A religious divide? A national divide? A class divide? A racial divide? A gender divide? A sexual orientation divide? A political persuasion divide? Some of these divides, right now, seem Grand Canyonesque in size and then I remembered the words of the Indian sage when asked ‘how should I treat others?’ he answered ’There are no others’ and indeed there are no divides, it’s an illusion that is created by the absence of love and compassion and the propagation of fear and difference.

If we can all reach out with love and compassion and make an effort to understand the pain and suffering of each other then maybe, just maybe we can heal and prosper.

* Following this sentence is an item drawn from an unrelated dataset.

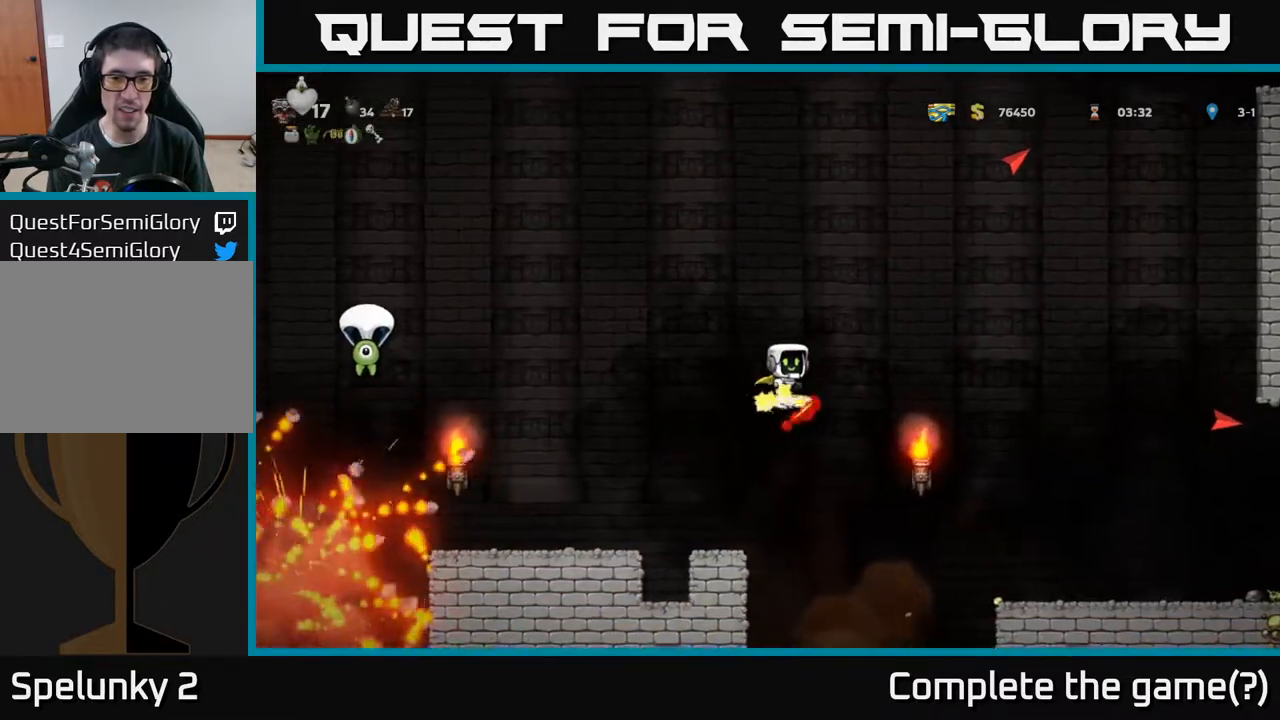
{"buttons": ["DPAD_RIGHT"], "left_stick": "center", "right_stick": "center", "events": [[367, "DPAD_RIGHT", "down"], [433, "A", "up"]]}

If we can talk and listen to each other, and I mean really listen, not just wait for our turn to talk then maybe we will hear the fear and hurt in each other and learn to help each other because as we help another we help ourselves. When we hurt another we hurt ourselves. When we help each other we teach our children that they are safe and can trust us and trust others, they will prosper and flourish morally, emotionally, spiritually and materially.

So today I am full of hope, not fear, that we can begin to recognise that there are many amongst us, irrespective of class, religion, finances, colour, creed, gender, sexual orientation or political persuasion and that we need each other...compassion, real strong, courageous compassion is all we need, and I am 100% confident that each of us has been bestowed with that compassion, we just need to create a little space for it to show itself.